Travail à réaliser:
1. D'après le texte fourni, quel était vendredi le rendement brut moyen des 20 actions du BEL 20 ?
2. Extrayez du texte fourni tout le passage allant de « Le rapport cours » jusqu'à « pour l’obligation linéaire. », sans rien modifier.

Texte fourni:
◆ ◆ ◆ ◆ ◆ ◆ ◆
Le rapport cours sur bénéfice du CAC 40 est tombé jusqu'à 6,50 mardi dernier!

Ce qui valait pour la Bourse de Francfort, l’était aussi pour les autres places de la zone euro. A la Bourse de Paris, par exemple, ce ratio était même descendu jusqu’à 6,5 pour le CAC 40 au début de la semaine! Plus bas est le P/E, plus une Bourse ou une action peut être considérée comme bon marché.

Il n’y a pas que cet indicateur de valorisation à avoir profité du plongeon des cours des actions. Les rendements sur dividende ont littéralement explosé pour revenir à des niveaux supérieurs aux rendements offerts par les obligations à 10 ans. Ce phénomène qui survient très rarement, est souvent suivi d’un rebond des Bourses, comme cela s’était passé début 2009. Le rendement brut moyen des 20 actions du BEL 20 s’élevait vendredi à 4,46% contre 3,68% pour l’obligation linéaire.

Sous la valeur comptable

Autre conséquence de la tempête boursière, la valeur d’une majorité d’entreprises cotées en Europe est tombée sous celle de leur patrimoine. Il est en effet devenu courant qu’une société se traite sous la valeur de son actif net par action (les actifs moins les dettes). À la Bourse de Bruxelles, 12 actions de l’indice Bel 20 se trouvent actuellement dans ce cas de figure. Outre les actions financières, on retrouve notamment GDF Suez, Befimmo et Delhaize Group (voir infographie).
◆ ◆ ◆ ◆ ◆ ◆ ◆
Lignes extraites:
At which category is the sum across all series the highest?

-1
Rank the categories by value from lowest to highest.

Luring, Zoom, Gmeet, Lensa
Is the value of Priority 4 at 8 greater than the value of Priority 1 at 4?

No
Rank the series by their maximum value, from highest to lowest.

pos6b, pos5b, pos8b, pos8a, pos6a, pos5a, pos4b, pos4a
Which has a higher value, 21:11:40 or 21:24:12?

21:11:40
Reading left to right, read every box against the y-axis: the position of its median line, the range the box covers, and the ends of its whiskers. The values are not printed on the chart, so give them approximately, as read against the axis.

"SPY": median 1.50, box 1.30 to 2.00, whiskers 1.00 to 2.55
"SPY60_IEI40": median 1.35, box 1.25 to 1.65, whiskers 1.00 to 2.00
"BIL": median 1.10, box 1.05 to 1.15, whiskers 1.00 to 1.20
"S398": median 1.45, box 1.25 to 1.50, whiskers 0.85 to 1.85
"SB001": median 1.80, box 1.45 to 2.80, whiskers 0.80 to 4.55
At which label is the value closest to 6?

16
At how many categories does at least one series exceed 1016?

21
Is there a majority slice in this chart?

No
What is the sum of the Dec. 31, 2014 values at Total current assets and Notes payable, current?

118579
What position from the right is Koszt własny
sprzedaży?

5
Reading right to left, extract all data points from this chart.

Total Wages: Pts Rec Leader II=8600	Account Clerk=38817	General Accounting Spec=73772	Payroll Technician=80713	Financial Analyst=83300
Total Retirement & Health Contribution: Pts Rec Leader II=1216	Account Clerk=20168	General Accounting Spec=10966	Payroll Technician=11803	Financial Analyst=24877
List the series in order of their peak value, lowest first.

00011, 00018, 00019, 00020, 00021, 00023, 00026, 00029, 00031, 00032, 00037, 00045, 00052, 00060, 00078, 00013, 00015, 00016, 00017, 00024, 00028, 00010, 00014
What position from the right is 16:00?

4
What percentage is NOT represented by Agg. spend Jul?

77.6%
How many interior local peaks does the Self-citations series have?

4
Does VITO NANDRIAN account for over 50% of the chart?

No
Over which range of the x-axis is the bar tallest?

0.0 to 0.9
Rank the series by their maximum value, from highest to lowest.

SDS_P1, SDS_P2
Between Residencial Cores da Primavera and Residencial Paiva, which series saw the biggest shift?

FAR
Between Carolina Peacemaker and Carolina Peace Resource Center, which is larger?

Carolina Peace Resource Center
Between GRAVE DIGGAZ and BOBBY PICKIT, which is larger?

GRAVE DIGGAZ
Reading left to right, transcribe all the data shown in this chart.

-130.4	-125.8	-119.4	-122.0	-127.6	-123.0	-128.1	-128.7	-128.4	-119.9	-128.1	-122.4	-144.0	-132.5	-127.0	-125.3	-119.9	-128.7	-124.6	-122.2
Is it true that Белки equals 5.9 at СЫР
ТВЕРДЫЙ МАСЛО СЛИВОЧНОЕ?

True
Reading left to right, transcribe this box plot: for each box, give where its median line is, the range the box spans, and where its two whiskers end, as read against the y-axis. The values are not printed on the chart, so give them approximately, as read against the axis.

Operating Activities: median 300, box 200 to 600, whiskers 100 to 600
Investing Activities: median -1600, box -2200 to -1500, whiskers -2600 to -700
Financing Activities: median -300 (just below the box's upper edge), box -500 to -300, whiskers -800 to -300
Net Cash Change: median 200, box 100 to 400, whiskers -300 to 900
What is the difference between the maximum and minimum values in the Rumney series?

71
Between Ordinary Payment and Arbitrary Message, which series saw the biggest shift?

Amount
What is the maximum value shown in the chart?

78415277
◆ ◆ ◆ ◆ ◆ ◆ ◆
Réponses numérotées:
1. Il s'élevait à 4,46 %.

2.
Le rapport cours sur bénéfice du CAC 40 est tombé jusqu'à 6,50 mardi dernier!

Ce qui valait pour la Bourse de Francfort, l’était aussi pour les autres places de la zone euro. A la Bourse de Paris, par exemple, ce ratio était même descendu jusqu’à 6,5 pour le CAC 40 au début de la semaine! Plus bas est le P/E, plus une Bourse ou une action peut être considérée comme bon marché.

Il n’y a pas que cet indicateur de valorisation à avoir profité du plongeon des cours des actions. Les rendements sur dividende ont littéralement explosé pour revenir à des niveaux supérieurs aux rendements offerts par les obligations à 10 ans. Ce phénomène qui survient très rarement, est souvent suivi d’un rebond des Bourses, comme cela s’était passé début 2009. Le rendement brut moyen des 20 actions du BEL 20 s’élevait vendredi à 4,46% contre 3,68% pour l’obligation linéaire.